(Transcribed page contents)
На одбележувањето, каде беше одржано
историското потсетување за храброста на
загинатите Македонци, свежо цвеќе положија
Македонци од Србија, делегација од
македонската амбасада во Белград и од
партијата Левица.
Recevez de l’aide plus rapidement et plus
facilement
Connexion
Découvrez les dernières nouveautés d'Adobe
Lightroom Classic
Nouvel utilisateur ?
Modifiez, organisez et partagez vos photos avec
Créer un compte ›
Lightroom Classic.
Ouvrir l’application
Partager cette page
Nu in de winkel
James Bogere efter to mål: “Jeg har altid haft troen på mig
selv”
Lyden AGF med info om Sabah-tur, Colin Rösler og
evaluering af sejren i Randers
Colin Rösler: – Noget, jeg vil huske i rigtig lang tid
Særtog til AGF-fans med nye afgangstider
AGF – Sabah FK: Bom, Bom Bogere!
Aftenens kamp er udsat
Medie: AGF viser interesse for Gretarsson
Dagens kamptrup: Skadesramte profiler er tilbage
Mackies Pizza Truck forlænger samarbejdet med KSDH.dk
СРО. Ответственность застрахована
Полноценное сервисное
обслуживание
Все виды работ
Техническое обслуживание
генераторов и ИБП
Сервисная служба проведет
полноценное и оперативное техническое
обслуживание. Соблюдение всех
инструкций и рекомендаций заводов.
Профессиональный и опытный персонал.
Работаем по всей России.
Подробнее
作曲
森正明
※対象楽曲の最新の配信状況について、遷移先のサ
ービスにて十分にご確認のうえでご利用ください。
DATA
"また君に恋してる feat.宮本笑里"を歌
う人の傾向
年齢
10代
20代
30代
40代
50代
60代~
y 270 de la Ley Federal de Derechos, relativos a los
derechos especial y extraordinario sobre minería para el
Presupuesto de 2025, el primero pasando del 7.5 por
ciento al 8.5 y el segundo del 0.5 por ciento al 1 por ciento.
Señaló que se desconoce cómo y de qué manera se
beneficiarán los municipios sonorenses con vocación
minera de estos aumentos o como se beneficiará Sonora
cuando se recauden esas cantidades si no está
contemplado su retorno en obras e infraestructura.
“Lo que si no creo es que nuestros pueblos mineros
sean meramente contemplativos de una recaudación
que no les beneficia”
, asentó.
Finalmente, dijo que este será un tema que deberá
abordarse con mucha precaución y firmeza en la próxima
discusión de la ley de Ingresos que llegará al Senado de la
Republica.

=== DIRECTIONS FOR THIS TASK ===
Could you return the lines in the entries above that contain "Bogere"?

=== SOLUTION FOR THIS EXERCISE ===
James Bogere efter to mål: “Jeg har altid haft troen på mig
AGF – Sabah FK: Bom, Bom Bogere!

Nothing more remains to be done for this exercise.